What you are asked to do:
Nothing but the lines from the one containing "Besondere Übernachtung in Arnheim" to the final line of the entries should appear, copied exactly and without pictures.

Records from a dataset:

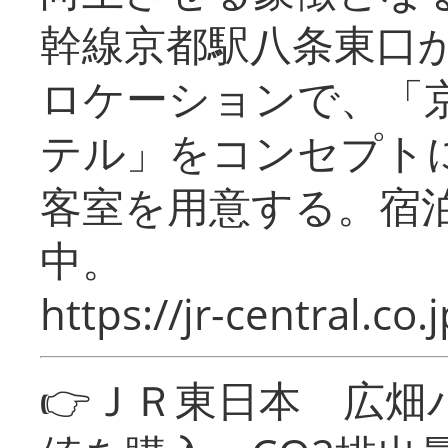
幹線京都駅八条東口
ロケーションで、「
テル」をコンセプトに
客室を用意する。宿
中。
https://jr-central.co.j
👉ＪＲ東日本 広畑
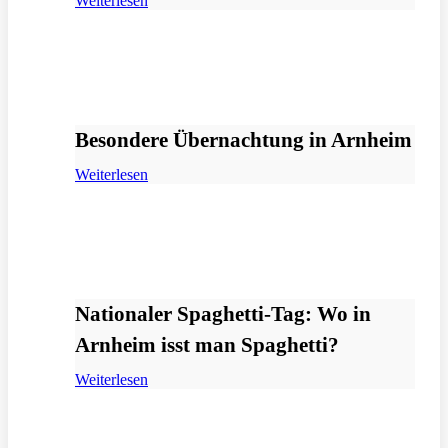
Weiterlesen
Besondere Übernachtung in Arnheim
Weiterlesen
Nationaler Spaghetti-Tag: Wo in
Arnheim isst man Spaghetti?
Weiterlesen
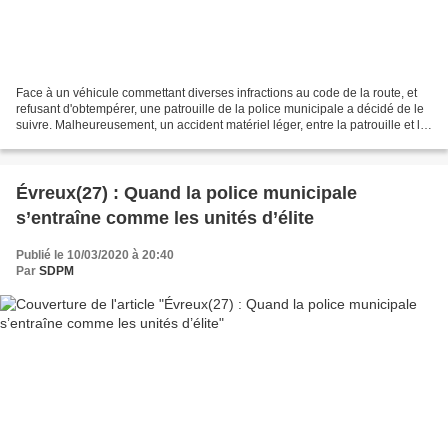
Face à un véhicule commettant diverses infractions au code de la route, et
refusant d'obtempérer, une patrouille de la police municipale a décidé de le
suivre. Malheureusement, un accident matériel léger, entre la patrouille et le
véhicule d'un administré,...
Évreux(27) : Quand la police municipale
s’entraîne comme les unités d’élite
Publié le 10/03/2020 à 20:40
Par
SDPM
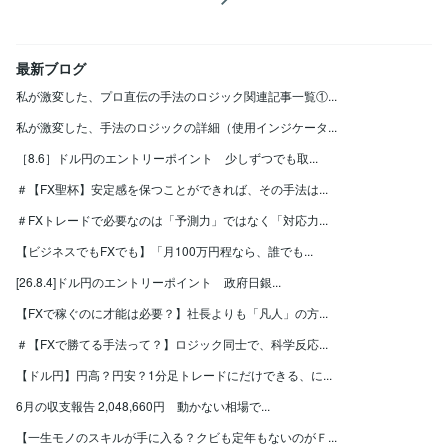
最新ブログ
私が激変した、プロ直伝の手法のロジック関連記事一覧①...
私が激変した、手法のロジックの詳細（使用インジケータ...
［8.6］ドル円のエントリーポイント 少しずつでも取...
＃【FX聖杯】安定感を保つことができれば、その手法は...
＃FXトレードで必要なのは「予測力」ではなく「対応力...
【ビジネスでもFXでも】「月100万円程なら、誰でも...
[26.8.4]ドル円のエントリーポイント 政府日銀...
【FXで稼ぐのに才能は必要？】社長よりも「凡人」の方...
＃【FXで勝てる手法って？】ロジック同士で、科学反応...
【ドル円】円高？円安？1分足トレードにだけできる、に...
6月の収支報告 2,048,660円 動かない相場で...
【一生モノのスキルが手に入る？クビも定年もないのがＦ...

Written answer:
Besondere Übernachtung in Arnheim
Weiterlesen
Nationaler Spaghetti-Tag: Wo in
Arnheim isst man Spaghetti?
Weiterlesen
Face à un véhicule commettant diverses infractions au code de la route, et
refusant d'obtempérer, une patrouille de la police municipale a décidé de le
suivre. Malheureusement, un accident matériel léger, entre la patrouille et le
véhicule d'un administré,...
Évreux(27) : Quand la police municipale
s’entraîne comme les unités d’élite
Publié le 10/03/2020 à 20:40
Par
SDPM
最新ブログ
私が激変した、プロ直伝の手法のロジック関連記事一覧①...
私が激変した、手法のロジックの詳細（使用インジケータ...
［8.6］ドル円のエントリーポイント 少しずつでも取...
＃【FX聖杯】安定感を保つことができれば、その手法は...
＃FXトレードで必要なのは「予測力」ではなく「対応力...
【ビジネスでもFXでも】「月100万円程なら、誰でも...
[26.8.4]ドル円のエントリーポイント 政府日銀...
【FXで稼ぐのに才能は必要？】社長よりも「凡人」の方...
＃【FXで勝てる手法って？】ロジック同士で、科学反応...
【ドル円】円高？円安？1分足トレードにだけできる、に...
6月の収支報告 2,048,660円 動かない相場で...
【一生モノのスキルが手に入る？クビも定年もないのがＦ...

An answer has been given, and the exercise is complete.